Legacy of war: ‘Hungry Ghosts’ by CJ Barker
English-born Australian writer CJ Barker has created a novel that delivers profound truths about war and about the ways in which trauma’s effects on lives and relationships can endure.
The protagonists are working class Vic and Ruth, whose experiences in WWII inform their relationships and life trajectories for ever.
First we meet Vic’s father Frank, a veteran of the first World War, described as a quiet reserved man who keeps to himself. He deals with the unwelcome memories of his war years by turning to alcohol and work. Young Vic witnesses his father’s drunken episodes and times when ‘volcanos of rage’ rip through the house. Then Frank deserts his family to wander the countryside, a vagabond. He leaves a gift for his son – an old camera rescued from a rubbish heap. That camera is to become a salvation of sorts, but it also adds to Vic’s later grief and despair.
After his mother is killed in a bombing raid, Vic goes to live with his aunt Amelia, an unorthodox, modern woman who introduces him to photography as an art form. When war starts he joins the RAAF and hopes to be a pilot; instead he becomes a bomb aimer: a role that requires him to lie flat in the nose of the plane, directing the pilot to the target, then release the bombs at the right moment. On each mission, the crew expect to die.
Meanwhile, Ruth grows up in a poor neighbourhood in East London. She dreams of getting an education and a proper job that would allow her entry to the bigger world that beckons. But the best her world offers is a shorthand course and a secretarial job.
Then the war begins and she endures the Blitz along with her neighbours, crowded into air raid shelters at night. She volunteers for the Women’s Auxiliary Air Force where her clerical skills are put to use. She has ambitions beyond what’s expected for women at the time – she aims for work interpreting arial photographs taken by Allied reconnaissance planes, roles mainly given to university educated women, as are officer positions.
The inequalities and unfairness of their society are painfully apparent to both Vic and Ruth, even as they serve their country and what they believe is the greater good.
At RAF Medmenham base in Buckinghamshire she and Vic meet. Their attraction to each other outlasts the war and while they must endure their own wartime tragedies separately, they eventually marry on VE Day. Their child, James, is born and Ruth must give up her job and become a full-time wife and mother, something she’d never planned.
It isn’t long before the lasting effects of the war begin to impact on the little family.

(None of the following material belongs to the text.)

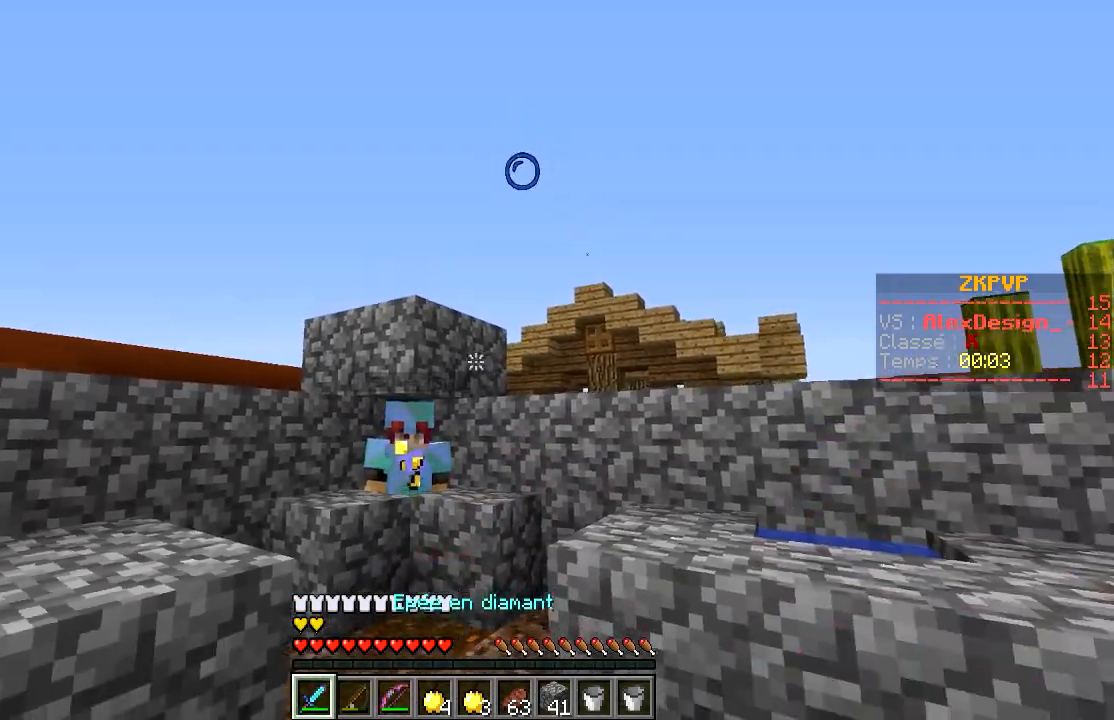
{"keys": [], "mouse": ["right"], "events": [[500, "mouse_right", "down"]]}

Vic has found work as a professional photographer and his career is promising. But his inner torment and lingering mental and spiritual injuries find expression in the same way he’d seen with his father – alcoholism. Vic becomes a distant father, often cruel, and little James grows up under the shadow of two generations of war-induced suffering.

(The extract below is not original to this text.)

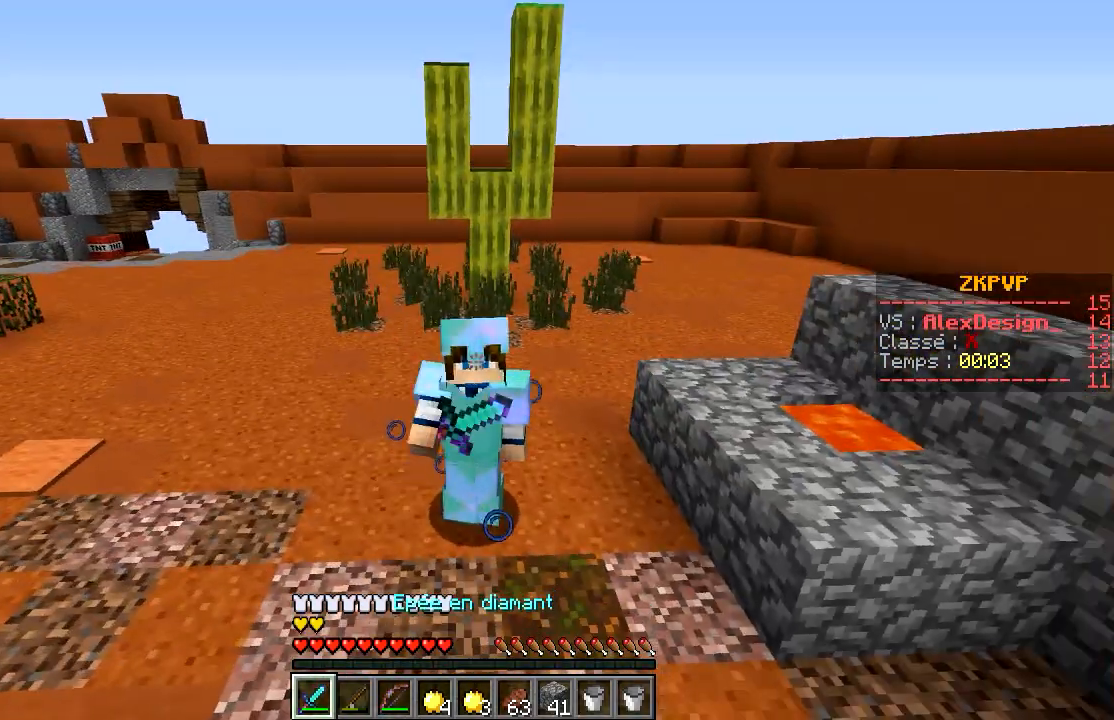
{"keys": [], "mouse": ["right"], "events": []}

So a third generation enters a world dominated by conflict.
James begins study at Cambridge University – an opportunity denied his parents, but he questions its relevance in the face of the protests, drug use, anti-war sentiment and counter-culture of the sixties and early seventies. His father is lost to him – not even widespread praise for Vic’s stark photographs of the conflict in Vietnam can convince James that his father is anything but a useless, cowardly waste of a life.
There is a resolution – imperfect as these often are, but one which allows us to feel more hopeful for James’s future.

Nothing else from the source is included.